I got in my car and began to drive aimlessly; or so I thought. I found myself driving to somewhere unknown. It was as if my car was driving itself, had a mind of its own, and was taking me to a place I needed to be. I began laughing to myself and really wondered where I was going. I found myself taking my old route that I traveled to get to classes when I was in graduate school at Oklahoma City University. I didn't go to the education building though. At this time, I still hadn't realized where I was going. Next thing I knew I was parked at the conference office of the United Methodist Church. I sat there wondering what I was supposed to do next. I then felt like my angel was sitting on my shoulder (like she has many times before) and whispering, "Go see Larry." Now mind you, at the time, I did NOT know who Larry was. So, I went inside and asked the receptionist where his office was. The longer I sat there I realized, after reading brochures and signs on doors, that Larry was the Director of the Volunteers in Mission program. While I waited I read some information about different mission trips coming up in the spring and summer. Most were for ten days longs. I felt that wasn't exactly what I wanted to do. "No," I thought to myself, "that's not enough."
I sat in Larry's office and talked with him for over two hours that day. Through our conversation we realized that he had been my church camp counselor ten years earlier. After reminiscing, Larry asked me how he could help me. I said that I honestly didn't know what I was doing there….but that I was just led by the Spirit to his office. So Larry proceeded to tell me about several different mission projects that I might be interested in. I remember the word "Sarajevo" and "Bolivia" coming out his mouth…..honestly….neither sounded like options at the time. But he told me more about the mission and schools and I said, "I think I want to go to Bolivia to teach." Larry immediately replied, "can you leave in a week?" My head shook "yes" while my mouth said "no." I laughed. He didn't. Seeing the concern on my face, he mentioned Bosnia again. I immediately got back on the topic of Bolivia. It at least hadn't been on national news recently! I left his office that day in tears but yet full of excitement and hope.

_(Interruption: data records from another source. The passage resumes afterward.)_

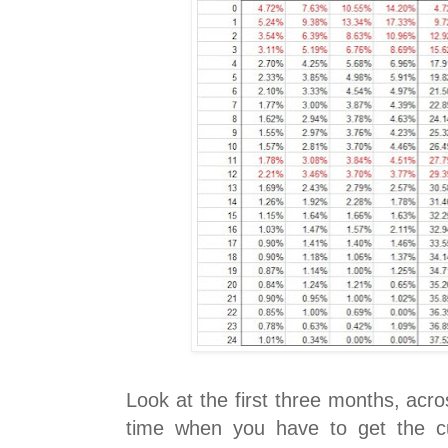
Look at the first three months, acro
time when you have to get the c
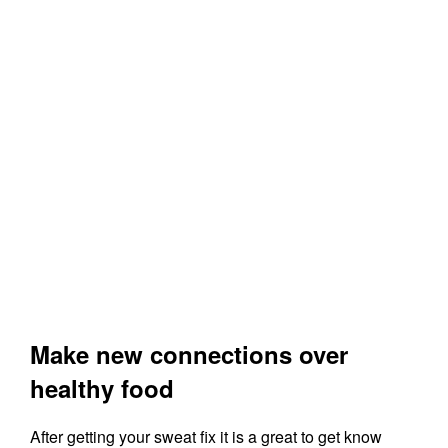
Make new connections over
healthy food
After getting your sweat fix it is a great to get know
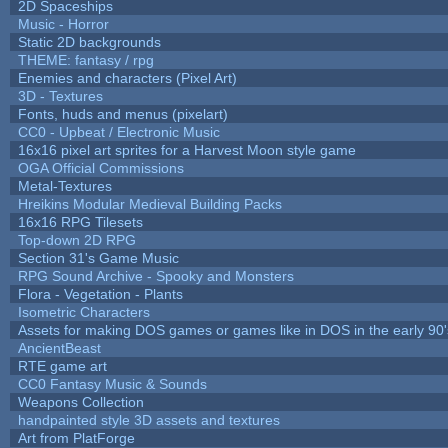
2D Spaceships
Music - Horror
Static 2D backgrounds
THEME: fantasy / rpg
Enemies and characters (Pixel Art)
3D - Textures
Fonts, huds and menus (pixelart)
CC0 - Upbeat / Electronic Music
16x16 pixel art sprites for a Harvest Moon style game
OGA Official Commissions
Metal-Textures
Hreikins Modular Medieval Building Packs
16x16 RPG Tilesets
Top-down 2D RPG
Section 31's Game Music
RPG Sound Archive - Spooky and Monsters
Flora - Vegetation - Plants
Isometric Characters
Assets for making DOS games or games like in DOS in the early 90'
AncientBeast
RTE game art
CC0 Fantasy Music & Sounds
Weapons Collection
handpainted style 3D assets and textures
Art from PlatForge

I stopped by a travel store after leaving Larry's office to find a video about Bolivia. Much to my surprise, the couple that owned the store had just returned from a trip….to Bolivia!! I could not believe it. Then they asked me if I had seen the newspaper that day. I don't take the paper but when I got to my apartment, there was a newspaper….on my front door step! The front cover was a picture and article about a lady missionary…in Bolivia! So I knew God was trying to get my attention.

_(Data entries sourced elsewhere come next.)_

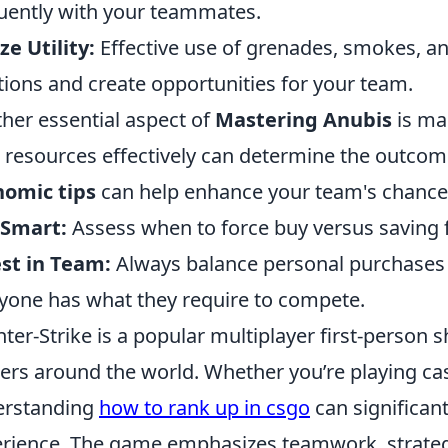
uently with your teammates.
ize Utility:
Effective use of grenades, smokes, a
tions and create opportunities for your team.
her essential aspect of
Mastering Anubis
is ma
 resources effectively can determine the outcom
nomic tips
can help enhance your team's chances
 Smart:
Assess when to force buy versus saving fo
st in Team:
Always balance personal purchases
yone has what they require to compete.
ter-Strike is a popular multiplayer first-person s
rs around the world. Whether you’re playing casu
erstanding
how to rank up in csgo
can significan
rience. The game emphasizes teamwork, strateg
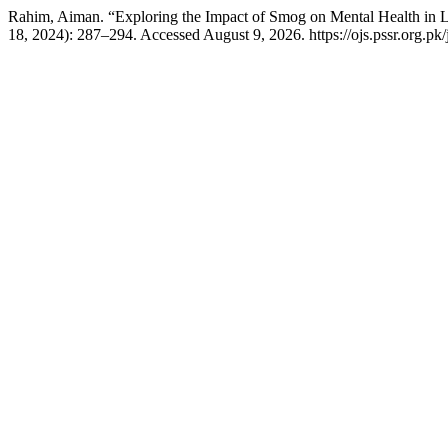
Rahim, Aiman. “Exploring the Impact of Smog on Mental Health in L
18, 2024): 287–294. Accessed August 9, 2026. https://ojs.pssr.org.pk/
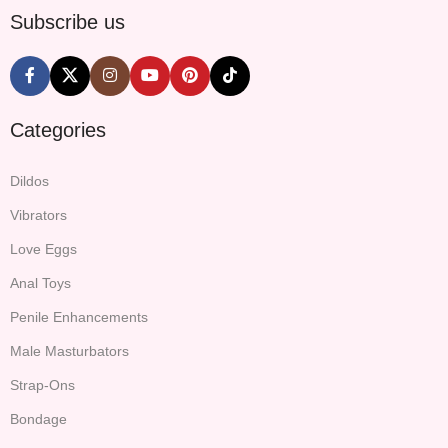
Subscribe us
Categories
Dildos
Vibrators
Love Eggs
Anal Toys
Penile Enhancements
Male Masturbators
Strap-Ons
Bondage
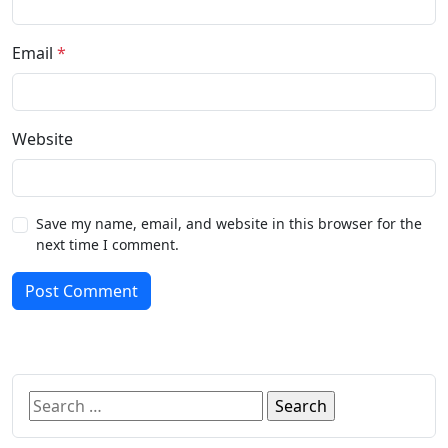
Email
*
Website
Save my name, email, and website in this browser for the
next time I comment.
Post Comment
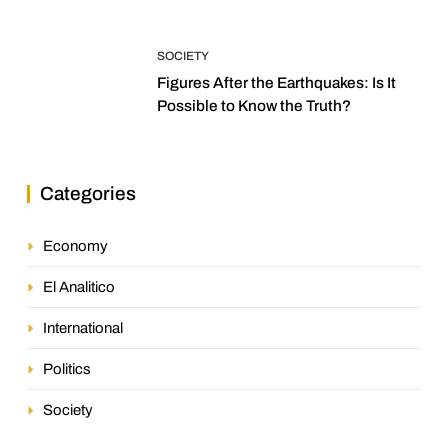
SOCIETY
Figures After the Earthquakes: Is It
Possible to Know the Truth?
Categories
Economy
El Analitico
International
Politics
Society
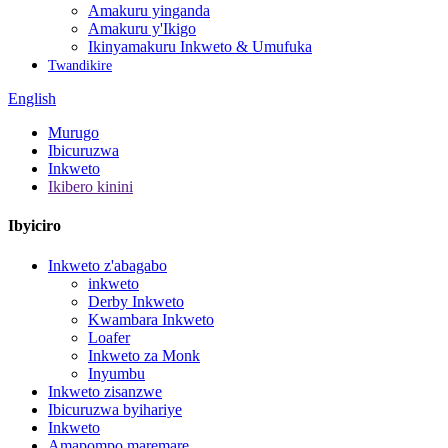
Amakuru yinganda
Amakuru y'Ikigo
Ikinyamakuru Inkweto & Umufuka
Twandikire
English
Murugo
Ibicuruzwa
Inkweto
Ikibero kinini
Ibyiciro
Inkweto z'abagabo
inkweto
Derby Inkweto
Kwambara Inkweto
Loafer
Inkweto za Monk
Inyumbu
Inkweto zisanzwe
Ibicuruzwa byihariye
Inkweto
Amapompo maremare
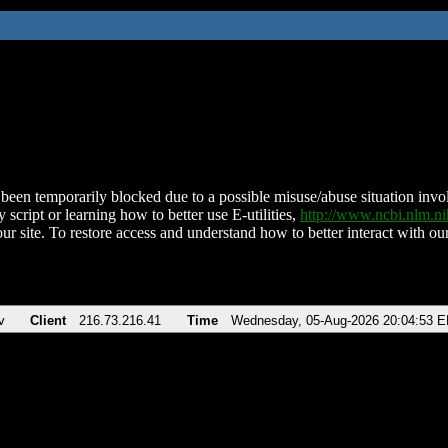
been temporarily blocked due to a possible misuse/abuse situation involv
 script or learning how to better use E-utilities,
http://www.ncbi.nlm.
ur site. To restore access and understand how to better interact with our
v
Client
216.73.216.41
Time
Wednesday, 05-Aug-2026 20:04:53 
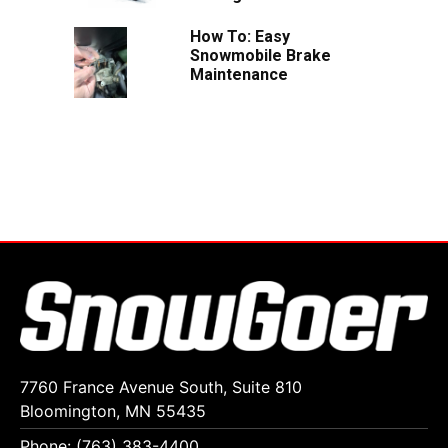
How To: Easy
Snowmobile Brake
Maintenance
7760 France Avenue South, Suite 810
Bloomington, MN 55435
Phone: (763) 383-4400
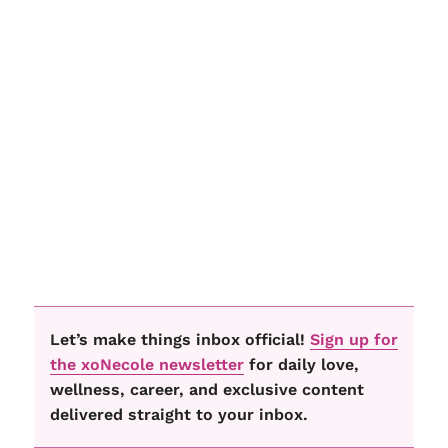
Let’s make things inbox official!
Sign up for
the xoNecole newsletter
for daily love,
wellness, career, and exclusive content
delivered straight to your inbox.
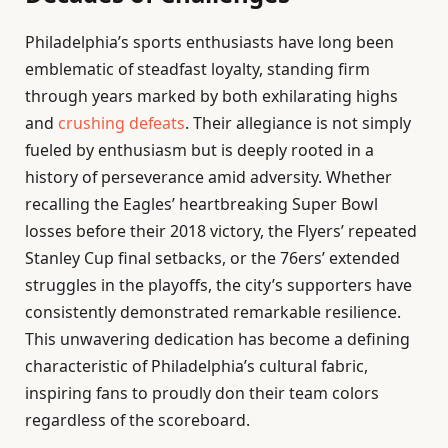
Philadelphia’s sports enthusiasts have long been
emblematic of steadfast loyalty, standing firm
through years marked by both exhilarating highs
and
crushing defeats
. Their allegiance is not simply
fueled by enthusiasm but is deeply rooted in a
history of perseverance amid adversity. Whether
recalling the Eagles’ heartbreaking Super Bowl
losses before their 2018 victory, the Flyers’ repeated
Stanley Cup final setbacks, or the 76ers’ extended
struggles in the playoffs, the city’s supporters have
consistently demonstrated remarkable resilience.
This unwavering dedication has become a defining
characteristic of Philadelphia’s cultural fabric,
inspiring fans to proudly don their team colors
regardless of the scoreboard.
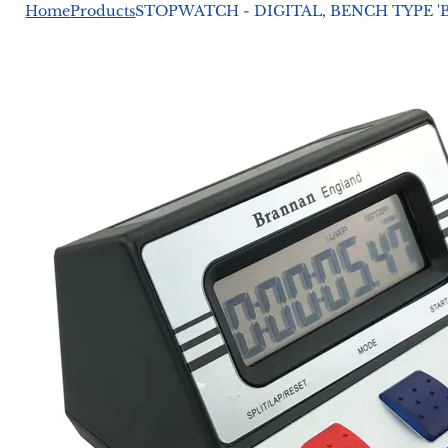
Home
Products
STOPWATCH - DIGITAL, BENCH TYPE 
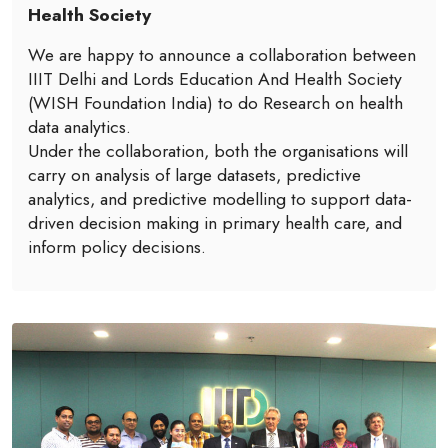
Health Society
We are happy to announce a collaboration between
IIIT Delhi and Lords Education And Health Society
(WISH Foundation India) to do Research on health
data analytics.
Under the collaboration, both the organisations will
carry on analysis of large datasets, predictive
analytics, and predictive modelling to support data-
driven decision making in primary health care, and
inform policy decisions.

Two nights later I was lying in bed praying to make a decision about what I should with my life. The Steven Curtis Chapman song kept going through my mind like a prayer. I truly opened my mind and heart and was willing to listen to God. I remember the very words I prayed, "God…you are going to have to tell me what to do." It was as if God's voice had called to me, "You have to go. You have to serve the church." It was my calling. A big bell doesn't ring. It doesn't come in a fax or an email. It was simply God's voice calling to me. I sold my car, packed everything I owned into my dad's barn on the farm I had grown up on, quit my job, and left for Bolivia ten days later.